I don't think football gets a lot of fans, but basketball does, and the campus went crazy this year over women's lacrosse (national champions two years in a row). Intramural sports are very popular, and there are teams representing the residential colleges, the fraternities, and the eating clubs.
Student performances are very well attended, especially those of the dance groups, which sell out their multiple performances. Many of the different groups perform together. There is a popular improv comedy troupe.
A lot of students do community service, either hosting groups of children for events on campus or going to nearby Trenton, etc.

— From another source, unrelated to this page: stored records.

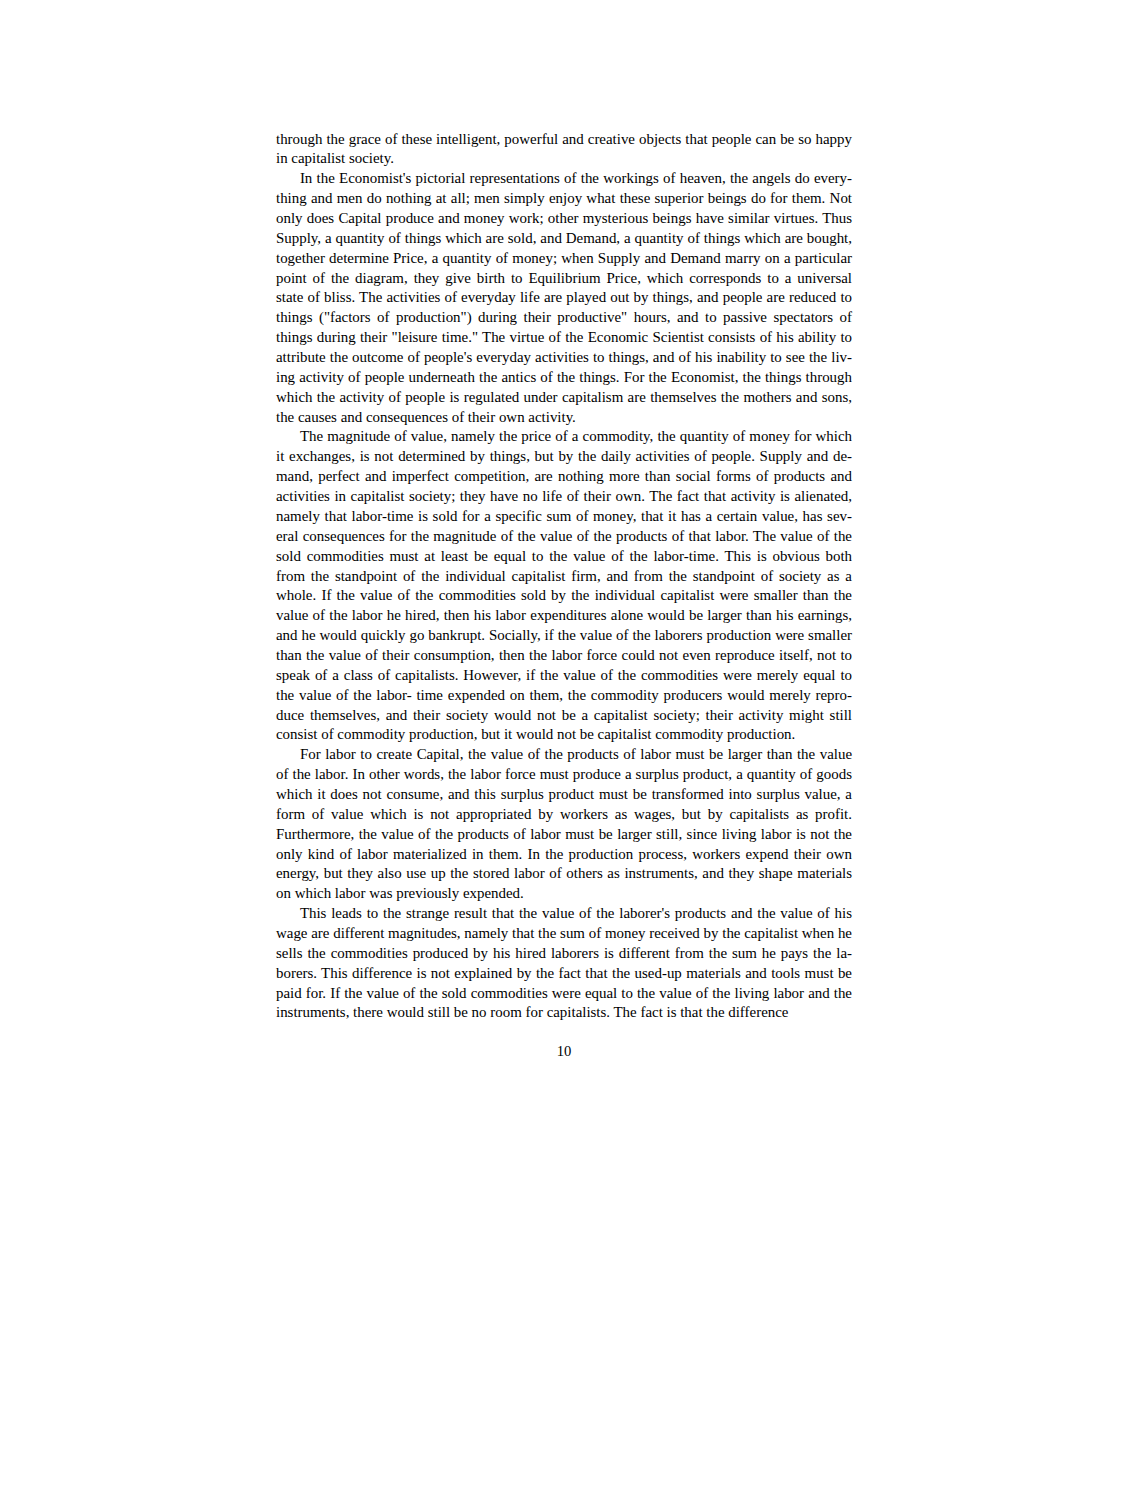through the grace of these intelligent, powerful and creative objects that people can be so happy in capitalist society.
In the Economist's pictorial representations of the workings of heaven, the angels do everything and men do nothing at all; men simply enjoy what these superior beings do for them. Not only does Capital produce and money work; other mysterious beings have similar virtues. Thus Supply, a quantity of things which are sold, and Demand, a quantity of things which are bought, together determine Price, a quantity of money; when Supply and Demand marry on a particular point of the diagram, they give birth to Equilibrium Price, which corresponds to a universal state of bliss. The activities of everyday life are played out by things, and people are reduced to things ("factors of production") during their productive" hours, and to passive spectators of things during their "leisure time." The virtue of the Economic Scientist consists of his ability to attribute the outcome of people's everyday activities to things, and of his inability to see the living activity of people underneath the antics of the things. For the Economist, the things through which the activity of people is regulated under capitalism are themselves the mothers and sons, the causes and consequences of their own activity.
The magnitude of value, namely the price of a commodity, the quantity of money for which it exchanges, is not determined by things, but by the daily activities of people. Supply and demand, perfect and imperfect competition, are nothing more than social forms of products and activities in capitalist society; they have no life of their own. The fact that activity is alienated, namely that labor-time is sold for a specific sum of money, that it has a certain value, has several consequences for the magnitude of the value of the products of that labor. The value of the sold commodities must at least be equal to the value of the labor-time. This is obvious both from the standpoint of the individual capitalist firm, and from the standpoint of society as a whole. If the value of the commodities sold by the individual capitalist were smaller than the value of the labor he hired, then his labor expenditures alone would be larger than his earnings, and he would quickly go bankrupt. Socially, if the value of the laborers production were smaller than the value of their consumption, then the labor force could not even reproduce itself, not to speak of a class of capitalists. However, if the value of the commodities were merely equal to the value of the labor- time expended on them, the commodity producers would merely reproduce themselves, and their society would not be a capitalist society; their activity might still consist of commodity production, but it would not be capitalist commodity production.
For labor to create Capital, the value of the products of labor must be larger than the value of the labor. In other words, the labor force must produce a surplus product, a quantity of goods which it does not consume, and this surplus product must be transformed into surplus value, a form of value which is not appropriated by workers as wages, but by capitalists as profit. Furthermore, the value of the products of labor must be larger still, since living labor is not the only kind of labor materialized in them. In the production process, workers expend their own energy, but they also use up the stored labor of others as instruments, and they shape materials on which labor was previously expended.
This leads to the strange result that the value of the laborer's products and the value of his wage are different magnitudes, namely that the sum of money received by the capitalist when he sells the commodities produced by his hired laborers is different from the sum he pays the laborers. This difference is not explained by the fact that the used-up materials and tools must be paid for. If the value of the sold commodities were equal to the value of the living labor and the instruments, there would still be no room for capitalists. The fact is that the difference
10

It's not an urban campus, but there is plenty to do, and students are eager to come out and support one another's events. And, of course, there's the proximity to NYC and Philly, with the Dinky (train) stopping right on campus.
Well, that's my summary, gleaned from listening to my son for two years and to various info sessions for parents.
|By Mzhang23 (Mzhang23) on Tuesday, April 13, 2004 - 11:15 pm: Edit|
A cappella groups perform very regularly (weekly, even) during arch sings under Blair's famous arch. A ton of people stop by to listen when the weather is nice.